──────── THE DATA ────────

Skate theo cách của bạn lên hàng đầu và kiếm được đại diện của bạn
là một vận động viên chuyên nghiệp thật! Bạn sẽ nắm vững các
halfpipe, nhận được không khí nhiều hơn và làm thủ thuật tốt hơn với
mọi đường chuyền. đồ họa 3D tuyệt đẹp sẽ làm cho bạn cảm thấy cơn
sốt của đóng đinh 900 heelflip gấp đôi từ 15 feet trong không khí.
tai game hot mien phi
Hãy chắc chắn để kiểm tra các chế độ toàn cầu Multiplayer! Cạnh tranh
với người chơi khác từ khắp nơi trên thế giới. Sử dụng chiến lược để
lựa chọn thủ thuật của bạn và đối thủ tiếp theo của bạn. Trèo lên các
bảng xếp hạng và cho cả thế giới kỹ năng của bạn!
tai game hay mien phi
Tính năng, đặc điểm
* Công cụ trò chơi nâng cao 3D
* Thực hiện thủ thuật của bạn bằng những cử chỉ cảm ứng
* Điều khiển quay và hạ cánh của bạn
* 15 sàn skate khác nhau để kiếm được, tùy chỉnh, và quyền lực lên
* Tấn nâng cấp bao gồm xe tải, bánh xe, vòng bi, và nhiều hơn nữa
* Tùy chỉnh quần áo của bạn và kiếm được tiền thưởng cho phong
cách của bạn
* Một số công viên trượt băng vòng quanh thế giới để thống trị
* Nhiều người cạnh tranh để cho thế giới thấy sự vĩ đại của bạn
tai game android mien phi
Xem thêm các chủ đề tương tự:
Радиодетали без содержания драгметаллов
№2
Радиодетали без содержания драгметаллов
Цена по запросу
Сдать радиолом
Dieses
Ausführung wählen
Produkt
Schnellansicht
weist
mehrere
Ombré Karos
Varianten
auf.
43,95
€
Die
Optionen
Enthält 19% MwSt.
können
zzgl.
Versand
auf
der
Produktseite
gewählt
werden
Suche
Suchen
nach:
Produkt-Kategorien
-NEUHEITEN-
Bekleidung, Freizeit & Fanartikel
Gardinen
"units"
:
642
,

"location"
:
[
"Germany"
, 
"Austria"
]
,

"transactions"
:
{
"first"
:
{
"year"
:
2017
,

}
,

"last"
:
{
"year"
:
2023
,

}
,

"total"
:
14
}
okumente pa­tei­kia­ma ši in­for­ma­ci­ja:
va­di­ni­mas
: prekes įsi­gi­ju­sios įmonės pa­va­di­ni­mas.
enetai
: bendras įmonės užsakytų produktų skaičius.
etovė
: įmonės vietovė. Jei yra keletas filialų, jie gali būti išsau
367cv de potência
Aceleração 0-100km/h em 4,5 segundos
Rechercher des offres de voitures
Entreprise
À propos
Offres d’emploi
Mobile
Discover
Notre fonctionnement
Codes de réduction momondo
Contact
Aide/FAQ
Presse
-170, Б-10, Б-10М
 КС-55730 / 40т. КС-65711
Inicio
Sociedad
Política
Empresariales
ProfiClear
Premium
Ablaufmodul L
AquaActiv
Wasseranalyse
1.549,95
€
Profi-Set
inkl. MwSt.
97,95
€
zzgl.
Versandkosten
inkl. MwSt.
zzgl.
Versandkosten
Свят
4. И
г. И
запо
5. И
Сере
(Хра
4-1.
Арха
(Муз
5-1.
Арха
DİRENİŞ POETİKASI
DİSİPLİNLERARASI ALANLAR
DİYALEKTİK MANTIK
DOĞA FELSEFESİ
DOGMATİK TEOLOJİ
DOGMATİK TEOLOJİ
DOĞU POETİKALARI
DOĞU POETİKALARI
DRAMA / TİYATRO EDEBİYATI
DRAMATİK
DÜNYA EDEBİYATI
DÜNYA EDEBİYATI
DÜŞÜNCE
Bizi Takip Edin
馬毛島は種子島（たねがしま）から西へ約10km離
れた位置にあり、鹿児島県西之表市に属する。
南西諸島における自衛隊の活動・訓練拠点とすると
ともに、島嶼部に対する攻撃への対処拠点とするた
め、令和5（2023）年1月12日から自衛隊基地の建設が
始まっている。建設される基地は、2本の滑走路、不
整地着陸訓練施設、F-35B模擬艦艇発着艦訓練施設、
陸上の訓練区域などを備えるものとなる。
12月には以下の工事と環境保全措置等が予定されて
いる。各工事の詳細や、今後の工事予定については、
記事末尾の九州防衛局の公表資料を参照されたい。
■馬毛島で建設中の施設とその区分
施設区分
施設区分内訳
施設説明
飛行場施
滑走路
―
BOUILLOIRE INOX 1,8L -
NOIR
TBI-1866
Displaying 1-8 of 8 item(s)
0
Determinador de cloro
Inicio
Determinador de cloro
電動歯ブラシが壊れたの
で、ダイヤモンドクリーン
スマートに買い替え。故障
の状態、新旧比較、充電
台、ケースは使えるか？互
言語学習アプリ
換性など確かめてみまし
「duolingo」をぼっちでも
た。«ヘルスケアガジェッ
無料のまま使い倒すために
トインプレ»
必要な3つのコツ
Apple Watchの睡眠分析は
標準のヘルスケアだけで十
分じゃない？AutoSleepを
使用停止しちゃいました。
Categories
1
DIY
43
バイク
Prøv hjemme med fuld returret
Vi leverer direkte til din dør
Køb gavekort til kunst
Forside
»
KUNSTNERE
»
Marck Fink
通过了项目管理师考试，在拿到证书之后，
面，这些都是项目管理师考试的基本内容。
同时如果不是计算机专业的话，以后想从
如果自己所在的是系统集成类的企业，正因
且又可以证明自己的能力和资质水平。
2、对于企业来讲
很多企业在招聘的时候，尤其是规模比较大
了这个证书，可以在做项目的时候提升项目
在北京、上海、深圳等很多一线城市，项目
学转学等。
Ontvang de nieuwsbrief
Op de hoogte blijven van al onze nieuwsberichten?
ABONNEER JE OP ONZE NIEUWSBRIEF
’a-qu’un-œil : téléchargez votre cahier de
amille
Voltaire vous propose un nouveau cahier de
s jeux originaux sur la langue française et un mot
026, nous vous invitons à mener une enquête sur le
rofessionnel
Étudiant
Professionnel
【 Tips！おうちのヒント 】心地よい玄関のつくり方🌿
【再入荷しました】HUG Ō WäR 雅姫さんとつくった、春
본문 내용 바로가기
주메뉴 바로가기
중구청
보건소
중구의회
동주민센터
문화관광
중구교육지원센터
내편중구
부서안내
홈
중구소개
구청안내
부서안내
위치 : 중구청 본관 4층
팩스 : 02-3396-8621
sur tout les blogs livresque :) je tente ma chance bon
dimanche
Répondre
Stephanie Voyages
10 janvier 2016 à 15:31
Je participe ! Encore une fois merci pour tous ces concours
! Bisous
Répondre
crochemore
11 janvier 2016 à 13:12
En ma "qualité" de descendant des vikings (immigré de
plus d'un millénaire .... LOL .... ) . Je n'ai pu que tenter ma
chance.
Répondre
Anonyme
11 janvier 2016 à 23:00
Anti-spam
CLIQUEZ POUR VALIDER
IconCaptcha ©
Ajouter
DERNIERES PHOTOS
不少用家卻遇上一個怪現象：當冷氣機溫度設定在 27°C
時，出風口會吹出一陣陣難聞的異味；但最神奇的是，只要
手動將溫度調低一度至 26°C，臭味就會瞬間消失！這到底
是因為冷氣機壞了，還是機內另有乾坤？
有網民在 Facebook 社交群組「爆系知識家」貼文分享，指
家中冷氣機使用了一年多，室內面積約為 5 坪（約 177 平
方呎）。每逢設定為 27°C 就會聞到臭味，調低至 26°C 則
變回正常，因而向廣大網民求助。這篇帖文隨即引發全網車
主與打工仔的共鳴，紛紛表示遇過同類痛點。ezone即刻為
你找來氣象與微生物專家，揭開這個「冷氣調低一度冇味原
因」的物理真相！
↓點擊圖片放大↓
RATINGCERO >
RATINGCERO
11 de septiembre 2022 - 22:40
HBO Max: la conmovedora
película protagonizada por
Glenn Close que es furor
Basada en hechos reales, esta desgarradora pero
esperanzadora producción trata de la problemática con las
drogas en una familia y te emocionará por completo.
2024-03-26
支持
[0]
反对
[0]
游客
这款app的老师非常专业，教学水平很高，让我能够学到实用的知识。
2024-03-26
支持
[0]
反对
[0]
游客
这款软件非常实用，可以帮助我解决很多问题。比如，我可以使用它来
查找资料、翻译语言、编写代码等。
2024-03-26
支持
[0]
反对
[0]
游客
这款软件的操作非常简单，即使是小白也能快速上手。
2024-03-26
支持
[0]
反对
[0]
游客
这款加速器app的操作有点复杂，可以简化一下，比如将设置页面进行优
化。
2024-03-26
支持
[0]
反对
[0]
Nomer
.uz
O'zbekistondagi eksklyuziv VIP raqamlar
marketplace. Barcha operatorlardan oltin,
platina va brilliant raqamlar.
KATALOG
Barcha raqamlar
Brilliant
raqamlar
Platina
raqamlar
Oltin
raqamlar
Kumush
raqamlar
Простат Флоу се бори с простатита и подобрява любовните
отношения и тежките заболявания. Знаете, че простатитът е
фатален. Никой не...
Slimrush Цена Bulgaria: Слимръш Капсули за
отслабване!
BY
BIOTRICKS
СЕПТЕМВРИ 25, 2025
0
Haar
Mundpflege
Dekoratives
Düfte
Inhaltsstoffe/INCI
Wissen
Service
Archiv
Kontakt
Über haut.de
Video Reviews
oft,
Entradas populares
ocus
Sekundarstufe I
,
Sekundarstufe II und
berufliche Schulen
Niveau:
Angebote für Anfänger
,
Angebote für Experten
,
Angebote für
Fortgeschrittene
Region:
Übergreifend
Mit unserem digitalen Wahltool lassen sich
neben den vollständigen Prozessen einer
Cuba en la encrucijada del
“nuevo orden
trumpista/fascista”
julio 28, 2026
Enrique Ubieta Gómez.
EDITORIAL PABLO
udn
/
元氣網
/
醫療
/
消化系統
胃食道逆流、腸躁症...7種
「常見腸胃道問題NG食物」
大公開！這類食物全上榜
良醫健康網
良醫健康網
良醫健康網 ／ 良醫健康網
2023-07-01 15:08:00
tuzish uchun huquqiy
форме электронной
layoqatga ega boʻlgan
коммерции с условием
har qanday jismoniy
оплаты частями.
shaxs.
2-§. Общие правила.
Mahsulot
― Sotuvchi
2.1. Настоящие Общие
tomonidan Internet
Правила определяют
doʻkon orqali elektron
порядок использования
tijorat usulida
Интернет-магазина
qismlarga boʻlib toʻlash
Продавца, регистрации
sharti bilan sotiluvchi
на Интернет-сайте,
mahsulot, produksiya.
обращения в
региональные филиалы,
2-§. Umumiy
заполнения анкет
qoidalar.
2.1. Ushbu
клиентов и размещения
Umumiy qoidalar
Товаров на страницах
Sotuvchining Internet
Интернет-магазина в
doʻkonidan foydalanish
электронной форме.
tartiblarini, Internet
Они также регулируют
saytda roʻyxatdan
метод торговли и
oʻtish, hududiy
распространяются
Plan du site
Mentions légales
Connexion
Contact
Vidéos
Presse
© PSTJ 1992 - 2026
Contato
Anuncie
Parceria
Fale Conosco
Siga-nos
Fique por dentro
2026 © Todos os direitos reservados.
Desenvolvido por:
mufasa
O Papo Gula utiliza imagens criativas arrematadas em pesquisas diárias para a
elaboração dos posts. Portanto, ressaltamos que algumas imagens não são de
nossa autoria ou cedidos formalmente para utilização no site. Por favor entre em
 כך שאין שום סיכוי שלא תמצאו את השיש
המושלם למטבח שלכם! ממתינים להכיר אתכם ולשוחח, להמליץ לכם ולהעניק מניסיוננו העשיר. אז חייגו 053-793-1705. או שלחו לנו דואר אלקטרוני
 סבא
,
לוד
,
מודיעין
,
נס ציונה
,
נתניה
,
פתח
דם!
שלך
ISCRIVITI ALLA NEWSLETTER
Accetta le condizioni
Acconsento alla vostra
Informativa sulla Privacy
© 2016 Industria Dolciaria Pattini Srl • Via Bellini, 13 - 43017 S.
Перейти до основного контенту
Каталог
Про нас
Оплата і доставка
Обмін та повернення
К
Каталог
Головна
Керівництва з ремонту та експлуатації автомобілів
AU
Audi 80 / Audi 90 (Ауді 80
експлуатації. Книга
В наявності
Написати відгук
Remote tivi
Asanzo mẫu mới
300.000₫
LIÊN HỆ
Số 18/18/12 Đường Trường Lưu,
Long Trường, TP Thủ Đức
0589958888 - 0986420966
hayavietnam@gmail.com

────────

Reproduce verbatim every line from the start of the listing through the line containing "với người chơi", inclusive.

Skate theo cách của bạn lên hàng đầu và kiếm được đại diện của bạn
là một vận động viên chuyên nghiệp thật! Bạn sẽ nắm vững các
halfpipe, nhận được không khí nhiều hơn và làm thủ thuật tốt hơn với
mọi đường chuyền. đồ họa 3D tuyệt đẹp sẽ làm cho bạn cảm thấy cơn
sốt của đóng đinh 900 heelflip gấp đôi từ 15 feet trong không khí.
tai game hot mien phi
Hãy chắc chắn để kiểm tra các chế độ toàn cầu Multiplayer! Cạnh tranh
với người chơi khác từ khắp nơi trên thế giới. Sử dụng chiến lược để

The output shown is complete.